ACTIVITY
Find the lines in the records that carry the word "wrist". Copy each one.

....

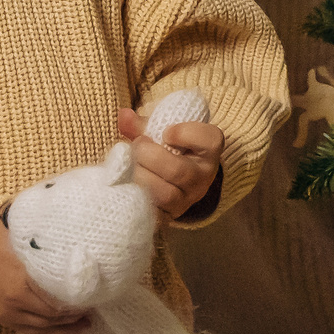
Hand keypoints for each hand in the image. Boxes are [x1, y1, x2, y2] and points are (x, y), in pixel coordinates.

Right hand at [0, 209, 90, 333]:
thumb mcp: (18, 226)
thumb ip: (43, 229)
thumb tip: (71, 223)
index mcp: (23, 272)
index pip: (60, 290)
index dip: (80, 292)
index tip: (95, 287)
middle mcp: (17, 296)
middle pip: (56, 311)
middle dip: (77, 309)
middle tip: (94, 302)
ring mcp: (8, 310)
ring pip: (47, 325)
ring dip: (69, 323)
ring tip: (86, 318)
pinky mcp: (2, 318)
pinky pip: (33, 332)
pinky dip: (53, 332)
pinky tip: (69, 328)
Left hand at [116, 106, 221, 222]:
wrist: (171, 182)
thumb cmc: (167, 150)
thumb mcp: (161, 132)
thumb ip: (142, 124)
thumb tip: (123, 116)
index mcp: (207, 151)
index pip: (210, 140)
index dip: (185, 133)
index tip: (166, 132)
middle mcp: (202, 178)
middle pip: (178, 170)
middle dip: (149, 155)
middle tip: (137, 146)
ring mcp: (186, 200)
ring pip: (165, 194)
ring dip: (140, 176)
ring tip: (130, 166)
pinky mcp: (169, 217)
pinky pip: (153, 213)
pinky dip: (136, 198)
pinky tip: (126, 184)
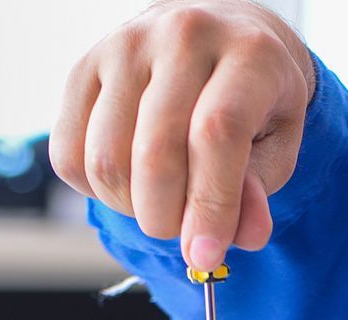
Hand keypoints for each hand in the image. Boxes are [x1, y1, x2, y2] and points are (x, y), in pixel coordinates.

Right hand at [53, 0, 317, 271]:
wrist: (219, 35)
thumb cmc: (255, 100)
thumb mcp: (279, 143)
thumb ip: (260, 191)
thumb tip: (241, 236)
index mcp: (247, 54)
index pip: (217, 134)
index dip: (210, 205)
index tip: (206, 255)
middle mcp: (182, 37)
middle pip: (155, 153)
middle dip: (166, 218)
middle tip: (184, 232)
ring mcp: (125, 46)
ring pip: (106, 160)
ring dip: (130, 208)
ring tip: (161, 201)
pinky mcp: (82, 66)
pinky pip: (68, 154)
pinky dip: (95, 190)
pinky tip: (128, 179)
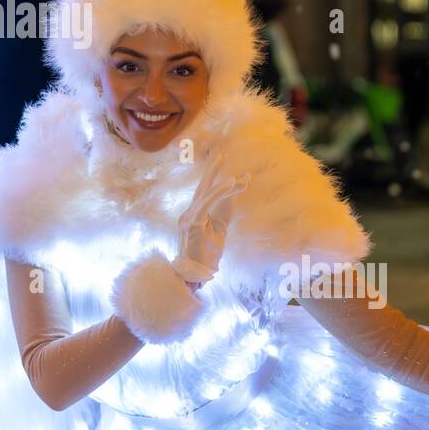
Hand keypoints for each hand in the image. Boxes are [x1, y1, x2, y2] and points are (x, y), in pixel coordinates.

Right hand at [172, 170, 249, 286]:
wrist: (194, 276)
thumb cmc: (205, 257)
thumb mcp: (218, 231)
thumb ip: (223, 213)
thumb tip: (232, 195)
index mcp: (194, 214)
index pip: (207, 194)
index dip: (221, 183)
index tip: (241, 177)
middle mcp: (188, 213)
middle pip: (202, 187)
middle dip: (212, 170)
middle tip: (222, 154)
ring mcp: (187, 217)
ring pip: (206, 194)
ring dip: (222, 183)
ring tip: (238, 177)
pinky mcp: (192, 223)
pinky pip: (206, 203)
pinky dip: (219, 192)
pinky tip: (231, 184)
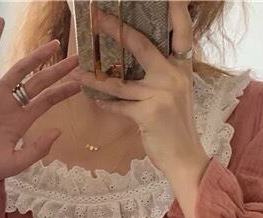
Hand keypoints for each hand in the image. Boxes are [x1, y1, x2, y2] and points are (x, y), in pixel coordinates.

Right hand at [0, 18, 80, 187]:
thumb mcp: (14, 164)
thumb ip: (37, 150)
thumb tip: (58, 131)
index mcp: (20, 122)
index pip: (46, 102)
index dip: (62, 92)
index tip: (79, 84)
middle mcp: (10, 105)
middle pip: (38, 83)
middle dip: (57, 72)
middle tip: (76, 60)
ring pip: (19, 70)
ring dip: (37, 57)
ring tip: (55, 45)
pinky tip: (0, 24)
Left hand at [72, 3, 208, 183]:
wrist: (185, 158)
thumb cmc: (176, 126)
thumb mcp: (176, 93)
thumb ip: (162, 73)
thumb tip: (136, 59)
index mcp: (183, 67)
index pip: (181, 30)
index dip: (175, 9)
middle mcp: (174, 75)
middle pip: (141, 45)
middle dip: (117, 28)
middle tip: (98, 17)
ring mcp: (162, 94)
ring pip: (121, 81)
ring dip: (95, 77)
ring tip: (77, 70)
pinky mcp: (149, 113)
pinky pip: (119, 105)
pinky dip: (105, 103)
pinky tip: (94, 99)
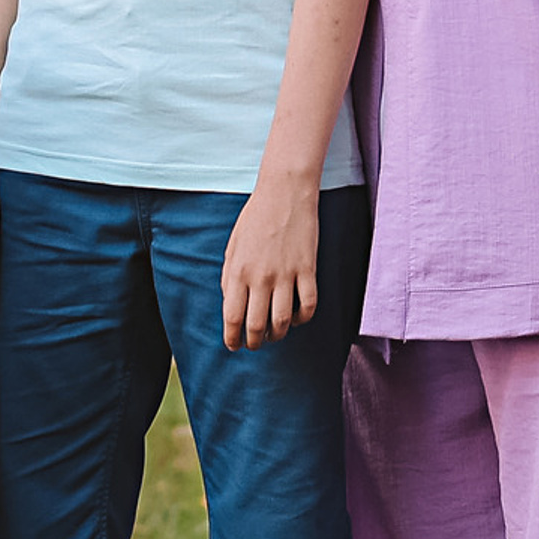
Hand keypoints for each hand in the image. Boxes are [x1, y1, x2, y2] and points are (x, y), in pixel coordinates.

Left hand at [222, 171, 318, 349]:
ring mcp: (286, 274)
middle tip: (255, 344)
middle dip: (255, 342)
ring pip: (283, 321)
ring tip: (275, 334)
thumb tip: (232, 306)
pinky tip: (298, 317)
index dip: (232, 338)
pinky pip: (309, 305)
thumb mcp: (232, 247)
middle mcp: (261, 277)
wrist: (284, 192)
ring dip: (278, 334)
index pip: (232, 317)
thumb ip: (229, 278)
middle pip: (257, 325)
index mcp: (238, 271)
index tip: (234, 345)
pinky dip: (303, 318)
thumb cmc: (255, 218)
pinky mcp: (308, 269)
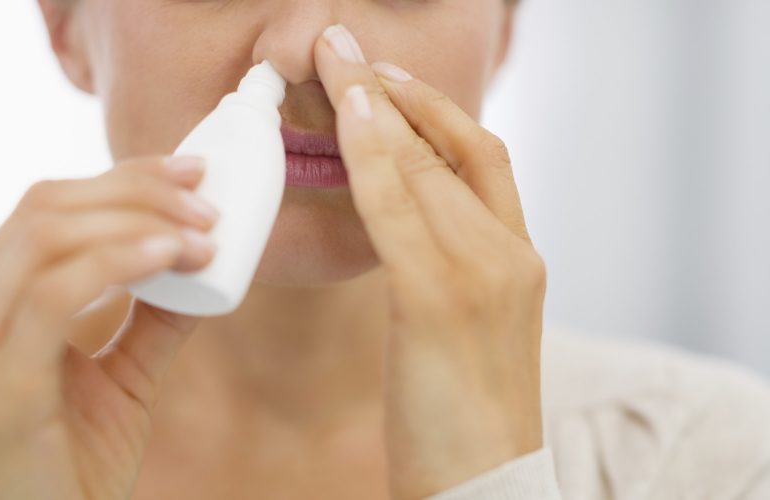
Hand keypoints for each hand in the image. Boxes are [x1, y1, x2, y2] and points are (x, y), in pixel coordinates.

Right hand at [0, 155, 218, 499]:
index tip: (190, 174)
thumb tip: (202, 266)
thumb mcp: (123, 381)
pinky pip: (53, 293)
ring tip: (203, 235)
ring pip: (45, 235)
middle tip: (207, 203)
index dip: (120, 179)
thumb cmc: (71, 471)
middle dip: (134, 189)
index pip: (46, 209)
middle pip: (44, 206)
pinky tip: (170, 258)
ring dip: (136, 220)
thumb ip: (152, 321)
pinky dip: (117, 262)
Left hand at [313, 25, 546, 498]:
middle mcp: (511, 253)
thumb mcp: (467, 327)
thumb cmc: (464, 415)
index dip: (434, 109)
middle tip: (346, 48)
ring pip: (426, 167)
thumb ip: (447, 268)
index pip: (482, 157)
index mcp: (521, 258)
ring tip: (336, 62)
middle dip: (396, 90)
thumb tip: (405, 225)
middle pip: (452, 146)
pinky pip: (399, 210)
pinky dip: (372, 159)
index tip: (389, 79)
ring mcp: (483, 273)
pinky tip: (347, 121)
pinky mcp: (440, 300)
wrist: (487, 485)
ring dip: (377, 106)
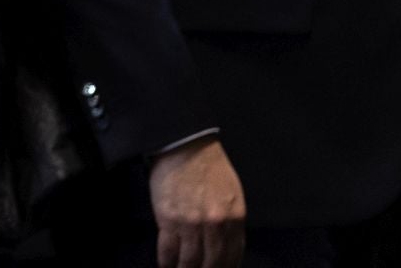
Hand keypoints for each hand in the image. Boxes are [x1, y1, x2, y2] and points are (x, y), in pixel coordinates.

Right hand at [150, 136, 245, 267]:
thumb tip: (226, 243)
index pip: (233, 256)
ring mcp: (191, 224)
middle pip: (212, 263)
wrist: (184, 145)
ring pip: (189, 261)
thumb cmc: (208, 166)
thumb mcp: (232, 193)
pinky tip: (166, 265)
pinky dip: (166, 262)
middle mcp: (215, 225)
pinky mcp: (168, 219)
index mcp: (234, 218)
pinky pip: (168, 249)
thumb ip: (231, 220)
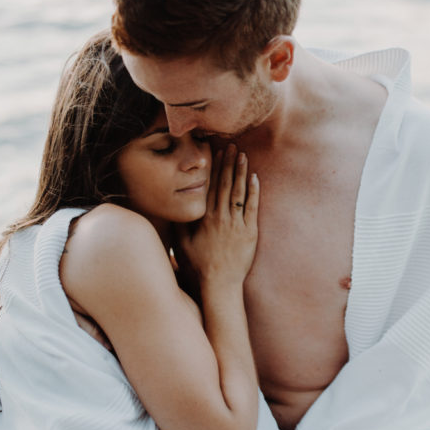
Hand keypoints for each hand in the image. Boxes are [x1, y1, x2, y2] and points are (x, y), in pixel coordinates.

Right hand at [179, 143, 258, 285]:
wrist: (218, 284)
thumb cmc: (198, 266)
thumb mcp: (181, 244)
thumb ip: (179, 223)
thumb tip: (175, 206)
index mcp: (204, 218)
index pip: (210, 186)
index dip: (214, 168)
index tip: (216, 152)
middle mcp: (220, 217)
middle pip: (225, 184)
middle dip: (229, 163)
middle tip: (232, 145)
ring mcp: (236, 224)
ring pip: (238, 192)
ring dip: (241, 172)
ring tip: (243, 155)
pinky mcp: (250, 233)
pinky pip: (252, 208)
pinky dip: (254, 192)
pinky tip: (255, 178)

....

EXERCISE ANSWER
wrist: (171, 182)
wrist: (219, 35)
wrist: (194, 276)
wrist: (185, 158)
wrist: (284, 192)
wrist: (487, 485)
wrist: (184, 145)
wrist: (218, 284)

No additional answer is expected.